Now answer this question following the same pattern:
Question: [user's question]
Context: [retrieved sections]
Answer:

Step 9: Claude Synthesis¶

The assembled prompt -- containing retrieved context, few-shot examples, and the user's question -- is sent to Claude Opus for synthesis.

Model configuration:

Parameter	Value
Model	`claude-opus-4-6` (configurable via `synthesis_model`)
Max tokens	1024 (`SYNTHESIS_MAX_TOKENS`)
Temperature	Default (not overridden)

Response format:

{
    "answer": "Goroutine scheduling uses an M:N model where...",
    "sources": ["runtime_scheduling", "goroutines_overview"],
    "entities": ["goroutine", "OS thread", "work-stealing"],
    "facts": ["goroutines are multiplexed onto OS threads"],
    "cypher_query": "CALL QUERY_VECTOR_INDEX(...)",
    "query_type": "vector_search",
    "token_usage": {
        "input_tokens": 2847,
        "output_tokens": 312,
        "api_calls": 2
    }
}

Configuration Flags Summary¶

Flag	Default	What It Controls
`use_enhancements`	True	Master switch for all enhancement modules
`enable_reranker`	True	GraphReranker (degree centrality via RRF)
`enable_multidoc`	True	MultiDocSynthesizer (LINKS_TO expansion)
`enable_fewshot`	True	FewShotManager (example injection)
`enable_cross_encoder`	False	CrossEncoderReranker (joint scoring)
`enable_multi_query`	False	Multi-query retrieval (Haiku expansion)

Flag interaction

All enable_* flags are ignored when use_enhancements=False.

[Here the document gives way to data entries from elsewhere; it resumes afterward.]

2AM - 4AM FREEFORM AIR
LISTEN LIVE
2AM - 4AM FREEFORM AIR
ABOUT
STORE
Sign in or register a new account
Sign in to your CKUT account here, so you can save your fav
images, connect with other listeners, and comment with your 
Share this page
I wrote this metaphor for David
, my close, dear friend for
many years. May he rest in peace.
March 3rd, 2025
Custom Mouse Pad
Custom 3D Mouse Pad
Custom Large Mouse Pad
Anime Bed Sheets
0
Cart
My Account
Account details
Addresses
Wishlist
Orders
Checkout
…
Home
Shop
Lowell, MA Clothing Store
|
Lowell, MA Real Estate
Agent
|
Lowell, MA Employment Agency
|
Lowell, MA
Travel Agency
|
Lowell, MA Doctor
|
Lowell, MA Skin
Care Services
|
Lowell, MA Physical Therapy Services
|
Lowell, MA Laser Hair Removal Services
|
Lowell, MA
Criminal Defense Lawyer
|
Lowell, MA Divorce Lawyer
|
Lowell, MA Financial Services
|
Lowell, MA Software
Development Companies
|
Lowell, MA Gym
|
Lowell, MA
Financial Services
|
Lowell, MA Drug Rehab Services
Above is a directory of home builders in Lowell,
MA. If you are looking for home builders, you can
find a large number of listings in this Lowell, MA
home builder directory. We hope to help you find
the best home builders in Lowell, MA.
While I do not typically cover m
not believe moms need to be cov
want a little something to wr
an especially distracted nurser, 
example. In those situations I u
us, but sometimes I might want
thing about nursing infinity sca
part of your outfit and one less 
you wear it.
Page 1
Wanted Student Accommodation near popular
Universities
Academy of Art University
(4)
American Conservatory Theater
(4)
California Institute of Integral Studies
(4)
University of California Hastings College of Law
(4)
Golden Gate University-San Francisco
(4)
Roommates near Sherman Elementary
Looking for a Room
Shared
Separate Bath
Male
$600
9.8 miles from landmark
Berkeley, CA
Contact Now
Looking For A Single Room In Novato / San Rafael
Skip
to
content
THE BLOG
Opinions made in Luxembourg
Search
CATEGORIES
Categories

The confidence gate and content quality scoring are always active regardless of use_enhancements.

Latency Breakdown¶

Baseline (use_enhancements=False):
  Vector search:       ~100ms
  Synthesis:           ~150ms
  ─────────────────────────
  Total:               ~250ms

Balanced (default):
  Vector search:       ~100ms
  GraphReranker:       ~50ms   (degree centrality)
  MultiDocSynthesizer: ~300ms  (LINKS_TO traversal)
  FewShotManager:      ~20ms   (example retrieval)
  Synthesis:           ~200ms  (larger context)
  ─────────────────────────
  Total:               ~670ms

Maximum Quality:
  Multi-query:         ~250ms  (1 Haiku + 2 extra searches)
  Cross-encoder:       ~50ms   (10 candidates on CPU)
  GraphReranker:       ~50ms
  MultiDocSynthesizer: ~300ms
  FewShotManager:      ~20ms
  Synthesis:           ~200ms
  ─────────────────────────
  Total:               ~870ms

All configurations remain well under 1 second for typical queries.